By Lindsey Ziliak
Tribune staff writer
Personal issues forced a Taylor Community Schools board member to seek re-election as a write-in candidate Tuesday, and he won with just 241 votes.
Jeff Kellar beat out two other write-in candidates who received a combined 120 votes.
“I’m looking forward to another four years,” he said.
He admitted, though, that it was kind of an unconventional race.
Only one woman filed for the District 2 seat originally, but she withdrew her candidacy before the filing date ended.
Kellar’s name was supposed to be on the ballot, too.
“The only reason I was not listed as a candidate for the board is that I missed the deadline to file,” he said. “The filing period changed this year, and I had a couple of personal issues going on during the filing period.”

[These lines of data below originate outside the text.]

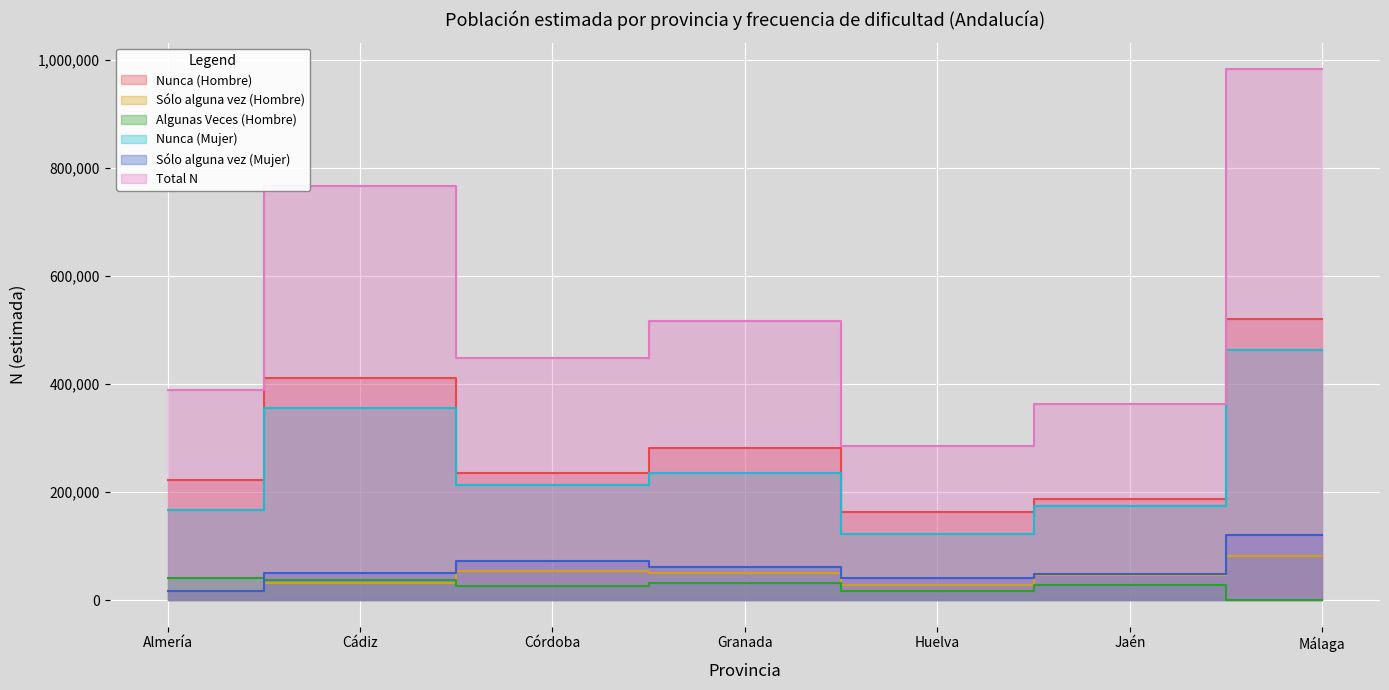

What is the value of the Sólo alguna vez (Mujer) point at the 2nd from the left?

49264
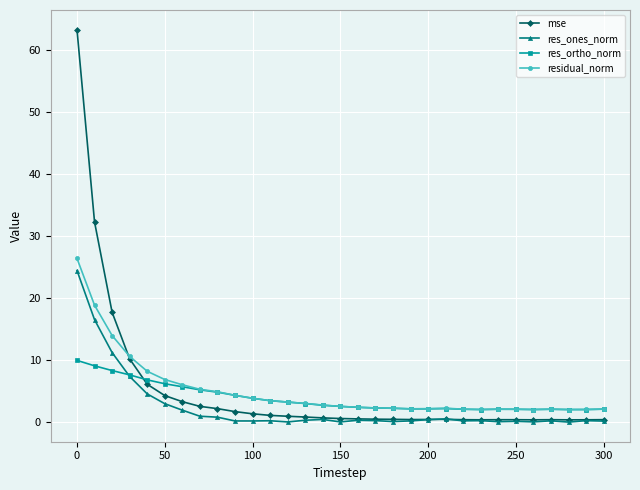

Which series ends up on top after the final intersection of res_ortho_norm and mse?

res_ortho_norm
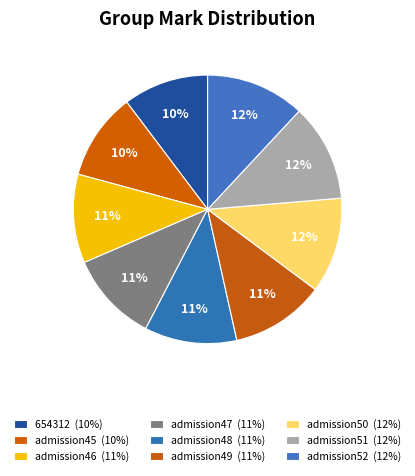

To the nearest percent, what is the combined percentage of admission48 and 654312?

21%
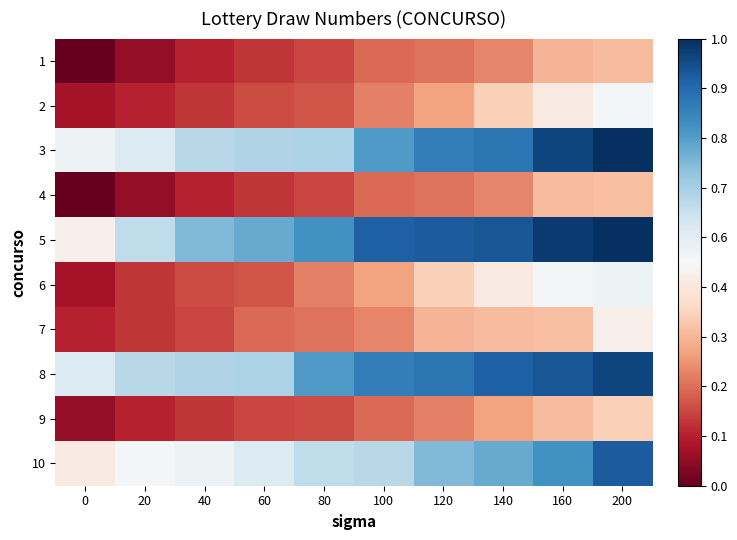

Between 20 and 160, which is larger?

160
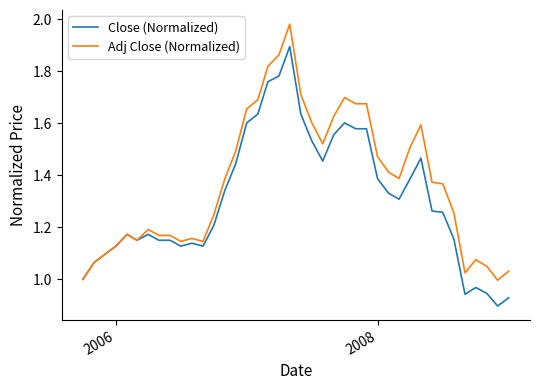

Which series has the largest total across all categories?

Adj Close (Normalized)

His mother passed away in July, and he was switched to night shifts at work.
Kellar’s only other option was to submit his name as a write-in candidate. If he was the only one to do that, he could have won the race with a single vote.
He wasn’t alone, though.
Eric Vance and Otis Stockdell also submitted their names.
Stockdell, a science teacher in Kokomo-Center Schools, had no intentions of running for a spot on the school board this year.
When the woman who had filed to run for the seat withdrew her name, Stockdell said he thought it might be a good time to throw his hat in the ring.
He has been involved in Taylor schools for 15 years, and his kids went to school there.
“I felt like I needed to give something back,” he said.
Stockdell thought he was the only one who had submitted his name. He said he thought he was a shoo-in for the spot.
“I thought, ‘I’ve got a chance,’” he said with a laugh.
Stockdell said it was perfect for him because he didn’t really know how to run a political campaign.
He said he’s not a politician. He just wanted to help the kids.
“Obviously, I have some competition,” he said days before the election.
Still, Stockdell didn’t do much campaigning. He submitted a letter to the editor to the Kokomo Tribune to talk about his ideas. His only other strategy was to talk to people. He spoke to teachers, students and parents.
Stockdell received 73 votes. It wasn’t enough, though.
Kellar printed yard signs asking voters to write his name in for the District 2 seat. Those signs popped up in yards all around the town of Center.
Kellar said it’s difficult to campaign as a write-in candidate, even for an incumbent who people knew.
“It was more word of mouth,” he said. “Without my name being on the ballot, it was more important to get my name out there.”